Beal took no notice of this old joke. “You will be able to have dinner with us?” she asked.
“Oh no. I couldn’t. I must be getting back,” he said.
“To Narbonne
?” said Thomas. “You’ve missed the last train.”
Lawrence explained that he had already taken a room in the hotel in the village, and indeed, he was planning the next day to visit another local winery. “La Fontaine. Have you heard of it?”
Thomas and Beal both laughed, and Beal allowed Thomas to explain that this was where she had been that day, the Milhauds were their very good friends. It was decided that they would send to the village to collect Lawrence’s things and that he would spend the night with them at St. Adelelmus and be dropped at La Fontaine early the next morning, giving him plenty of time to meet with the Milhauds and catch the two o’clock train back to Narbonne.
“Well,” said Lawrence. “If I refused such a reasonable plan, anyone would wonder why.”
* * *
As she and Thomas were getting dressed for dinner, Beal asked, “Thomas, was that all really necessary?”
“Was what necessary?”
“All that talk about his store. About what an expert he is.”
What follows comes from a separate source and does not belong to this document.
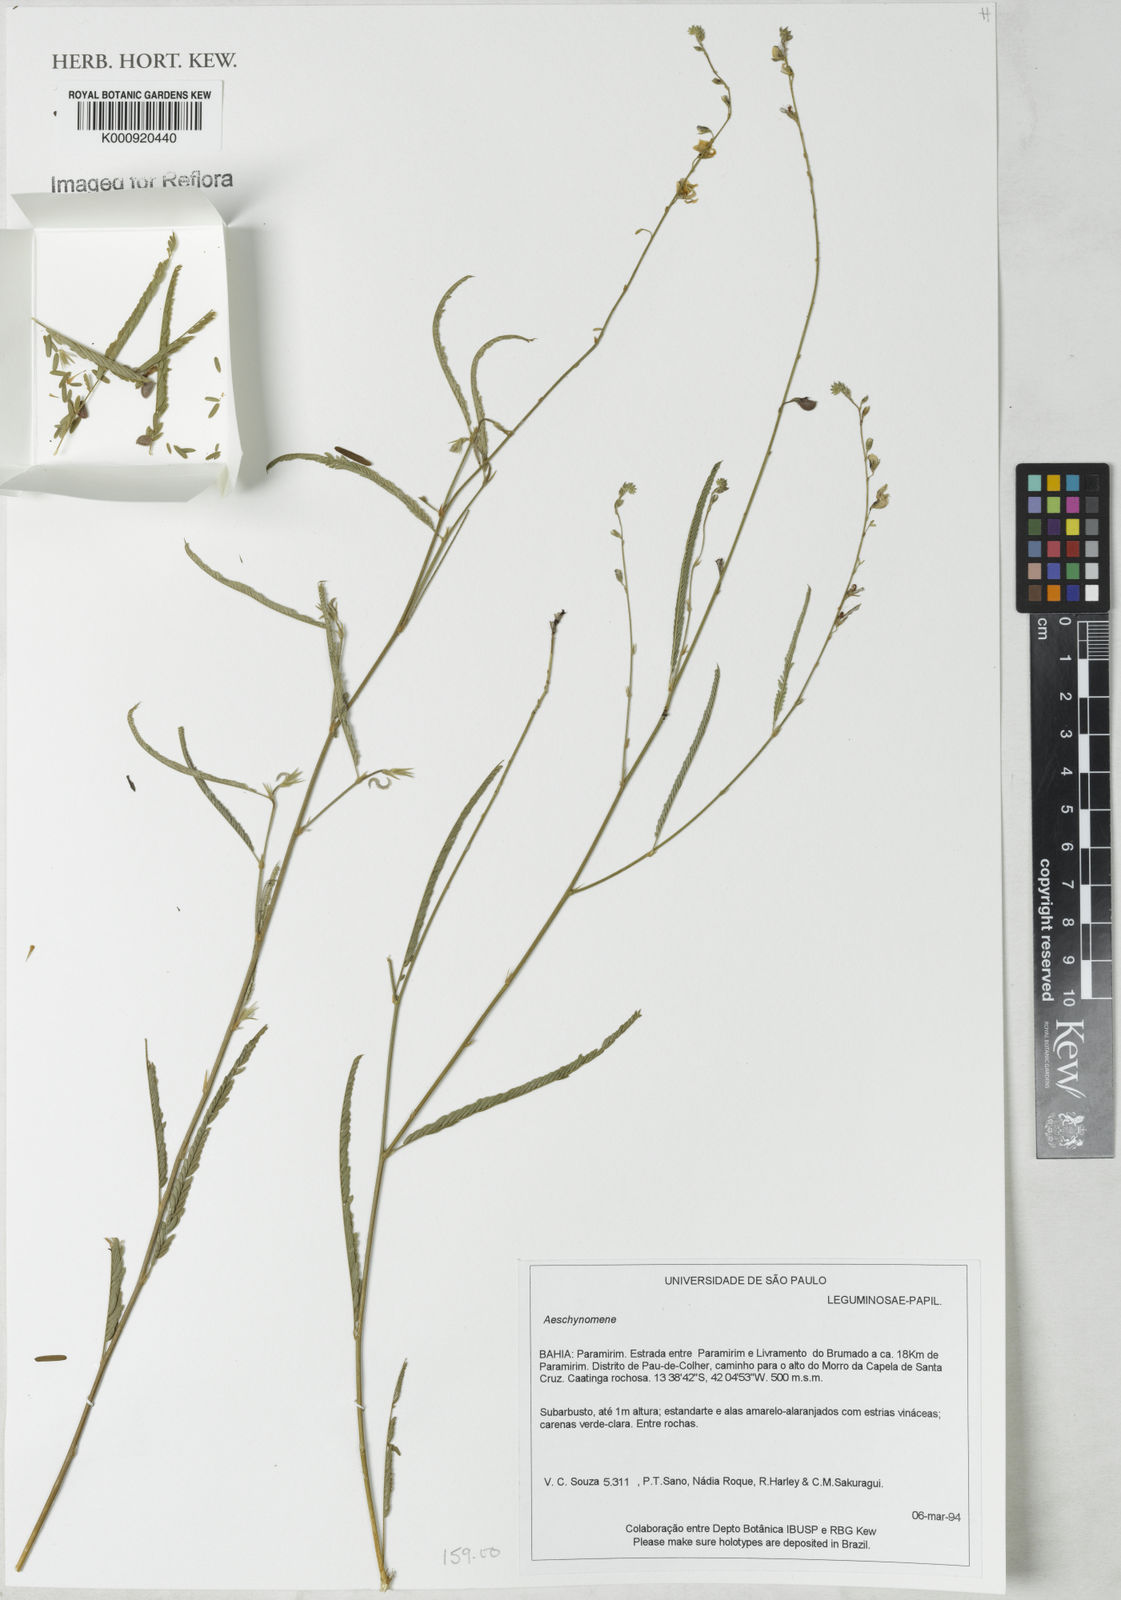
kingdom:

“I just thought you would be interested. He knows far more about wine than I do.”
“A lot of people know more about wine than you do.”
“As I am the first to admit.”
“We see all sorts of experts, and you do not feel you have to carry on like that.”
Thomas understood well what Beal was saying, but there was a point to be made on the other side. “I just liked him. I was impressed. I wanted you to know that, and I guess I wanted him to know that. Did he look as if he minded?”
“Hmmm,” she said. They went back to their preparations. They did not normally dress for dinner as much as freshen up, but they had no doubt that now that the luggage had been retrieved, their guest would appear formally attired.
“An intriguing prospect for us,” said Thomas, starting anew after Beal finished at the washstand. “Of course,” he continued, “we wouldn’t be ready to ship anything bottled for three or four years at least, but I never dreamed we would sell anything in America, especially in this sort of package deal. The wine has to be first-rate, sturdy enough to make the voyage…” He noticed that Beal was glaring at him. “What?”